Accessing Your Information
As an Of Counsel member of the Winter’s Law Group, my area of expertise and interest is in legal information while I maintain a general practice. I can find anything you want no matter the obscurity and most of the time Google is not involved (sorry folks). My social justice interests revolve around access to courts as well as access to court, government, and public documents. I also think that access to those documents should be free of cost. A great resource of this topic is the Free Law Project.
Ultimately, online access to legal case filings is certainly convenient but it hasn’t increased access for ordinary citizens but exacerbated them in many cases. PACER, the federal case access system, is a prime example. PACER is for the most part the only way to access the court records held in the federal judiciary. The Free Law Project is one of PACER’s most well-informed critics and also has created alternatives to a PACER only system.
https://lac-group.com/matter-pacer-fees/ (this includes a breakdown of the monies earned by PACER)
I had an individual experience locating information about a year ago and thought I would discuss it here because it represents a different difficulty that happens when there are both in person and electronic access:
It took one national highway and one state parkway to reach the small two-lane road that would wind through the Appalachian Mountains and take me to the tiny courthouse in a remote county of Kentucky. The old growth forest rose up on either side of the road. Ancient trees wrapped in kudzu appeared like monsters beneath a blanket. The obfuscated trees put me in mind of my current conundrum. One venerable cornerstone of our legal system, access to court documents and information, was so easily obfuscated through the tiered system of electronic and in-person access currently in place in Kentucky and many other states. I needed one thing — a copy of the appointment of an administrator. The tiny courthouse was the only place to get it.
A few days earlier I had called the clerk and requested a copy of the appointment. After locating the file and a few moments of shuffling paper the clerk questioned, “Which one?” Without missing a beat, she continued, “this file is huge.” Reliability required that I go and see the file myself. I wasn’t sure which pages to have the clerk certify. Also, I didn’t want anything that might be pertinent to be missed. Sometimes rulings are written directly onto a sheet of paper in the file and an actual order might not be drafted. If I didn’t know about it, I couldn’t request it. The appointment called into question the basis of the lawsuit I was defending. Had the lawsuit been filed within one year from the date of the appointment of the administrator? Or had they missed the statute of limitations?

## [Work to complete]
1: In the passage on access to court records, what did the writer need to obtain at the tiny courthouse in Kentucky?
2: Translate this sentence from the passage on access to court records into Spanish: "The tiny courthouse was the only place to get it."
3: Return the part of the passage on access to court records that opens with the words containing "A few days earlier" and closes with "statute of limitations?".

Stored data:

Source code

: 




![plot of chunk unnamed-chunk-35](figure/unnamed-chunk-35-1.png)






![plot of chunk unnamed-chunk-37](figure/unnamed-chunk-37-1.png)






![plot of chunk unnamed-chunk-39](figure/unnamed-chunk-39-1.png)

## [Expected outputs]
1: A copy of the appointment of an administrator.

2: El pequeño juzgado era el único lugar donde conseguirlo.

3:
A few days earlier I had called the clerk and requested a copy of the appointment. After locating the file and a few moments of shuffling paper the clerk questioned, “Which one?” Without missing a beat, she continued, “this file is huge.” Reliability required that I go and see the file myself. I wasn’t sure which pages to have the clerk certify. Also, I didn’t want anything that might be pertinent to be missed. Sometimes rulings are written directly onto a sheet of paper in the file and an actual order might not be drafted. If I didn’t know about it, I couldn’t request it. The appointment called into question the basis of the lawsuit I was defending. Had the lawsuit been filed within one year from the date of the appointment of the administrator? Or had they missed the statute of limitations?